Zak said refugees who already had their tickets booked, unaccompanied refugee minors and refugees with “particular medical challenges” all “remain stranded, while Afrikaners continue to be fast-tracked ahead of them and instead of them.”
The Trump administration has focused on Afrikaners, the white South African minority who once ran the country’s apartheid system, as refugees because of claims they are being violently persecuted, despite police statistics showing Afrikaners are not disproportionately likely to be victims of crime.
Over a monthslong legal battle, the Trump administration, plaintiffs and courts went back and forth about which refugees the administration was required to admit, with the 9th Circuit progressively narrowing the group of refugees the administration was required to admit.
A depiction of a refugee being held by Lady Liberty during a protest in Washington, D.C., Feb. 4, 2025. (RNS photo/Aleja Hertzler-McCain)
Under injunctions put in place by U.S. District Judge Jamal Whitehead, an appointee of President Joe Biden, over 70 refugees, including two individual plaintiffs, were able to resettle in the U.S., according to their lawyers.
Now, the appeals court has decided in a majority opinion by President George W. Bush appointees Judge Richard Clifton and Judge Jay Bybee that the Trump administration is likely to prevail in suspending the refugee program because of the “broad discretion” of the president, allowing him to block further resettlement.

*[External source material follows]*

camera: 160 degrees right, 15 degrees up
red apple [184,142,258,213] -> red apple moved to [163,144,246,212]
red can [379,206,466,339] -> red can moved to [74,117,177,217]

Trump appointee Judge Kenneth Kiyul Lee agreed with that determination but dissented from the other judges’ ruling that the Trump administration would likely lose to plaintiffs in their attempt to defund refugee services after refugees arrive in the U.S. The majority argued Congress makes that funding mandatory, while Lee said those programs are also subject to executive discretion.
In February, the Trump administration sent out termination notices of grant agreements to the 10 refugee resettlement organizations that were operating in the U.S. Seven of those organizations are faith-based. Those notices came just one day after Whitehead had issued a preliminary injunction that should have restarted the refugee admissions program.
Since then, the Catholic bishops’ conference and the Episcopal Church have ended their contracts with the federal government.
On March 10, the Trump administration told the district court that it was “actively preparing a request for proposals for a new resettlement agency that could provide reception and placement services,” but Friday’s appeals court ruling notes that the Trump administration had said during oral argument that it “was unaware whether any progress had been made toward securing a new agency or agencies that could provide reception and placement services.”
Mark Hetfield discusses the U.S. Refugee Admissions Program during a panel at the Religion News Association conference, April 3, 2025, in Arlington, Va. (RNS photo/Kit Doyle)
Hetfield and the plaintiff’s lawyers expressed resolve to continue fighting for refugees. Hetfield told RNS, “As the Jewish community’s refugee agency, we will continue to fight for their right to safely resettle in the United States.”
Similarly, Zak said, “We will keep fighting for stranded refugees and their right to resettle in the United States.”
Evarts echoed those sentiments: “We will continue our fight to welcome people fleeing persecution to this country, just as Congress intended with the Refugee Act, and to recognize the immense contributions refugees make to our communities.”